Тут пришёл английский лекарь Томсон, подержал руку больной, послушал дыхание, неодобрительно и удивлённо покачал головой. Некоторое время посидел с Климом, потом, оставив свои лекарства иноземные, ушёл. Много позднее он сказал Климу, что диву дался, как София могла жить при такой слабой работе сердца.

Застолье происходило тихо, без здравиц и криков. Молодые вскоре попросили прощения и ушли. Анна направилась к матери, Иохим вернулся в поджидавший его фургон и уехал из города.

К вечеру Софии стало хуже, ночью она скончалась.

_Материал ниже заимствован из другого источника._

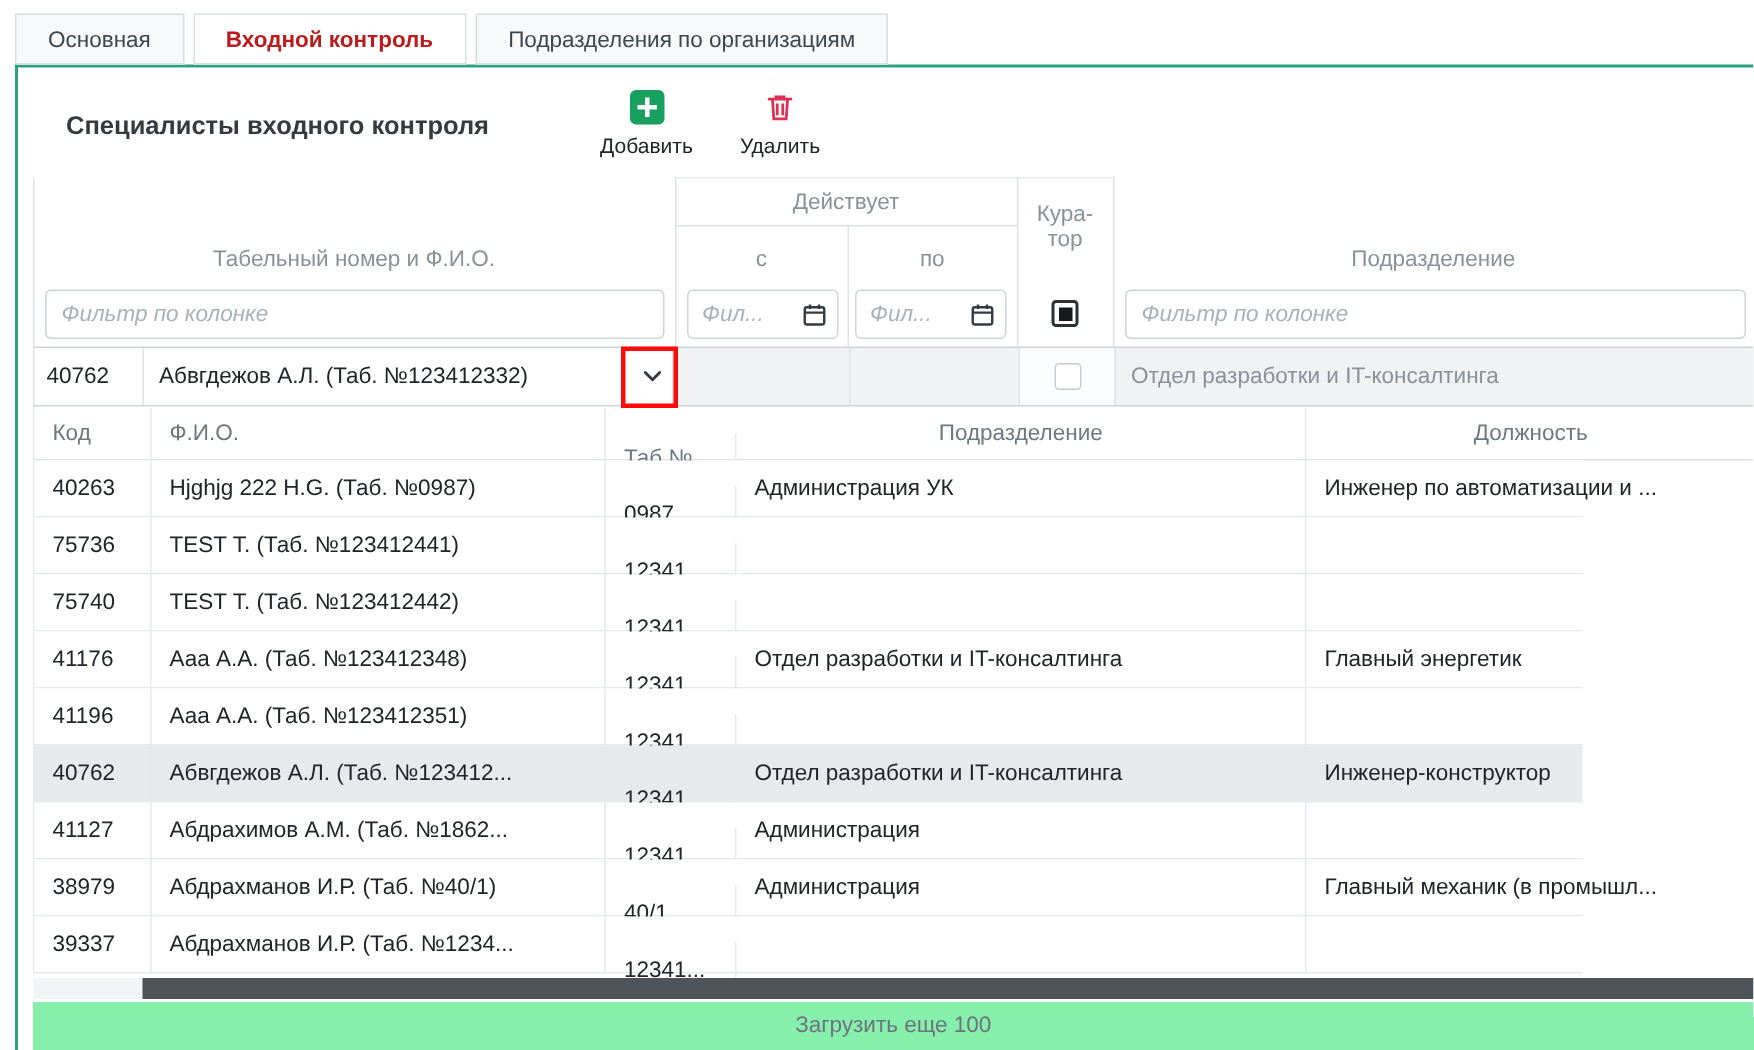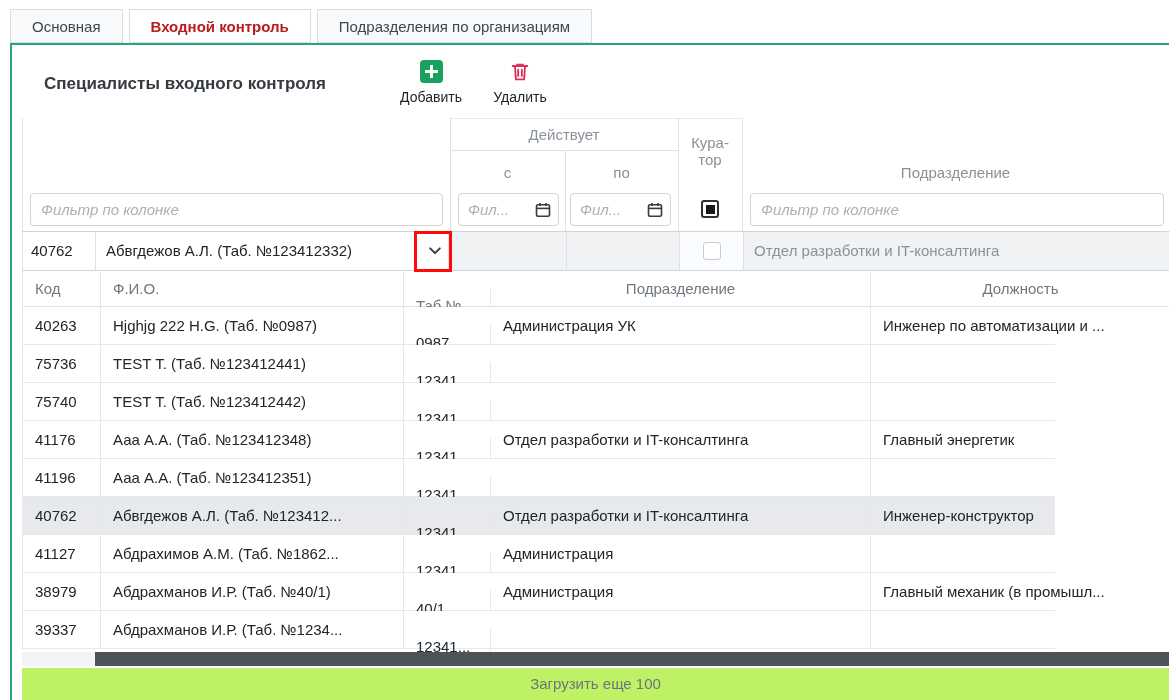--- a/index.html
+++ b/index.html
@@ -133,6 +133,7 @@
   <div class="hl" style="left:438px; top:105px; width:228px;"></div>
   <div class="hl" style="left:10px;  top:186px; width:1147px; background:#ced4da;"></div>
 
+  <div class="hdr-label" style="left:10px;  top:119px; width:428px;">Табельный номер и Ф.И.О.</div>
   <div class="hdr-label" style="left:438px; top:81px;  width:228px;">Действует</div>
   <div class="hdr-label" style="left:438px; top:119px; width:115px;">с</div>
   <div class="hdr-label" style="left:553px; top:119px; width:113px;">по</div>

В день похорон появился Аника. Он, пропылённый и уставший, пришёл в церковь и упал на колени перед гробом жены. Долго молился, клал земные поклоны. Потом поднялся, низко поклонился стоящей у гроба дочери, затем отдал поклон молящимся и ушёл. На похоронах и поминках держался понуро и как-то особняком, сторонясь сыновей и священнослужителей. Ночью после поминок сел в ожидавшую его крытую повозку и исчез.

На четвёртый день появился, как обычно, утром в приказной избе и пригласил в свою комнату сыновей, Зота и подьячего Ахия.

Прежде всего он обратился к Зоту:

— Где дочь с мужем?

— Анна Аникиевна и Иохим два дня тому отбыли верхами на Мотьму и дальше будто на Уфтюгу-реку. С ними Клим Акимыч, Васька Бугай и ярыжка Гулька.

— Собирались тайно?

— Нет. Клим сказал Якову Аникиевичу и мне, куда едет и когда, Иохим будто там разведал жемчужные места и хочет добывать перлы. Клим пока сопровождает их. С разрешения Якова Аникиевича я дал им четыре коня — два под седло и два под вьюк. Старший жемчужник выделил Иохиму часть жемчужной снасти.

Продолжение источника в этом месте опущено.